• onuncu nesil çaylak.
  • kopan çapraz bağımın iyileşme sürecini doktorumdan daha iyi anlatan, resmen bugün dinlen yarın koşabilirsin diyen yazar.
  • burada senden bir iz kalsın istedim.

    seni düşündüğümde koca bir olasılık yığını geliyor aklıma. tıpkı senin gibi uzun, iri, sessiz ve derin bir olasılık yığını. bizler birer yaşantı yığını haline gelerek yaşlanırken sen bir olasılık yığını halinde hep genç kalacaksın. 28 yaşındasın ve ölüm hakkında benden çok daha fazla şey biliyorsun.

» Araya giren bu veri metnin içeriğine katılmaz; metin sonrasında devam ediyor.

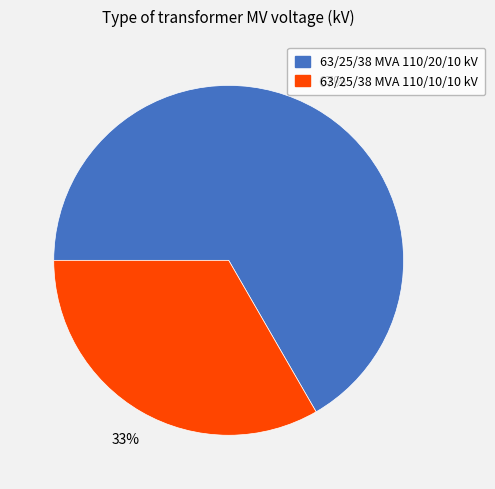

Rank the categories by value from lowest to highest.

63/25/38 MVA 110/10/10 kV, 63/25/38 MVA 110/20/10 kV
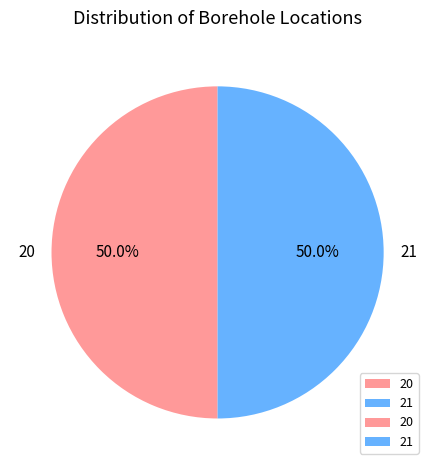

The 20 slice represents 55% of the pie. True or false?

False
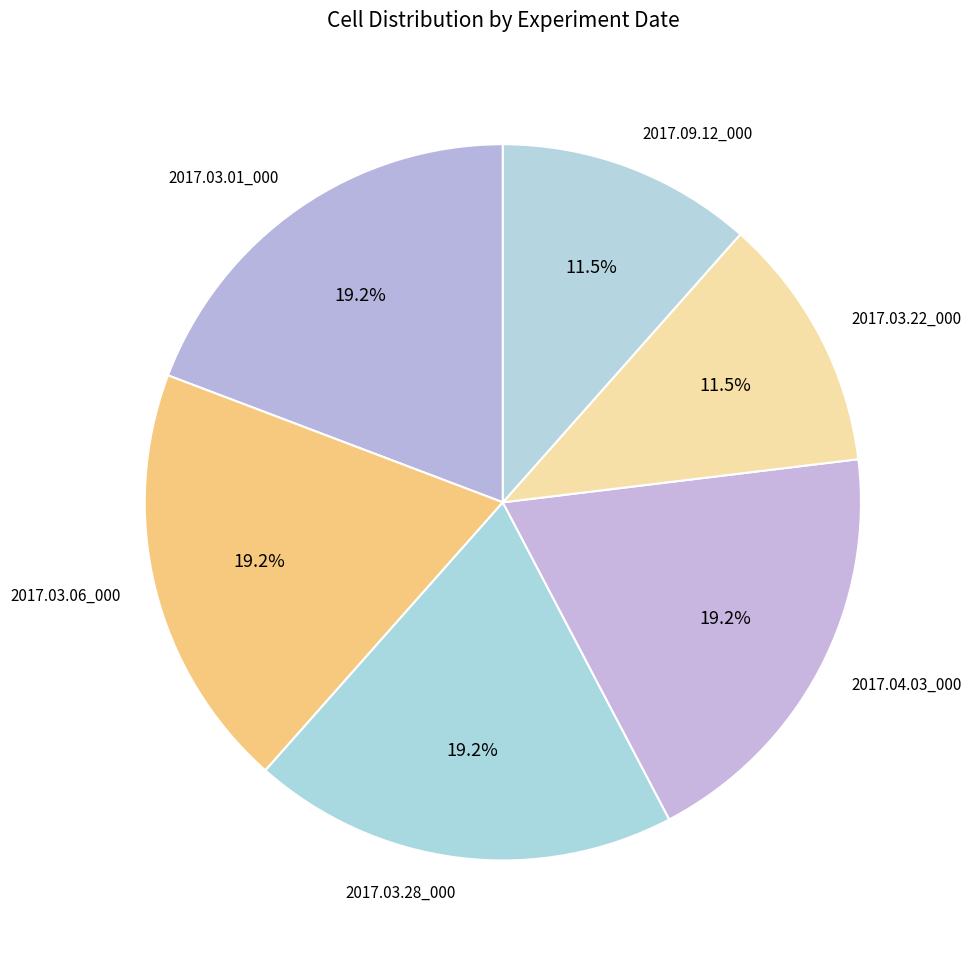

Is the sum of 2017.03.01_000 and 2017.04.03_000 greater than half?

No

    artık hiç yaşlanmayacaksın.

    seni tanıdığımda çok gençtin. aslına bakarsan çocuktun. aramızdaki fark birkaç yaş daha fazla olsaydı oğlum yaşındaydın diyebilirim. bir süre sonra senin gibi bir oğlum olsa çok mutlu olacağımı düşünmeye başladım. o küçücük halinle aşk acısı çeken bu sefer gerçekten baban yaşında bir adamı bilgisayar oyunu açarak sakinleştirmeni hiç unutmuyorum. arada sana kıyafet önerisinde bulunduğumda, aşkolsun abi metalci bir adamım ben, demeni de. seni ziyarete gelemedim çok üzgünüm. düğününe gelmem istenmedi. ziyaretine gelecek vakit yaratamadım. vedalaşmaya gelecek gücüm kalmamıştı. yakınlarından geçtim birkaç defa, hatta bir sevgilim oldu senden 3 saatlik mesafede bir şehirde yaşayan. ne olduysa oldu gelip seninle o atlara binemedim, o purolardan içemedim.

    sen gittikten sonra elimde bir bilet kalmıştı. berlin'den prag'a. geçmiş olsuna gelmek için almıştım. sen gittikten sonra o bileti ne yapacağımı bilemedim. sen orada olmasan da gitmem gerektiğini düşündüm. iş yerini gördüm. yaşadığın muhiti, arada bira içtiğin yerleri. arkadaşlarından biriyle oturup bira içtim. senin dünyanın en iyi adamı olduğuna karar verdik hep birlikte. senin şehrinde gezerken içim ferahladı, sanki seninle birlikte yürür gibiydim. ama bazı geceler üzüntüden nefesimin kesildiğini hissettim.

    kopuk kopuk yazıyorum, toparlamakta güçlük çekiyorum aylar sonra bile. babalar gününde, bayram gününde ve ikinci evlilik yıldönümünde gittin. bizim için bu günlerin hepsinin anlamı farklı artık. eskisi gibi kutlayamayacağız hiç birini. hiç sanmıyorum ama bir gün bir oğlum olursa senin adını vermek istiyorum. belki senin gibi sessiz, iyi huylu, cesaretli bir adam olur büyüyünce.

    28 yaşındasın ve acı hakkında da ölüm hakkında da benden çok daha fazla şey biliyorsun. her zamanki gibi sessizsin. biz yaşlanmaya devam ettikçe sen olabileceğin her şey olarak var olmaya devam edeceksin. evet biz burada bir şekilde "hallederiz abicim".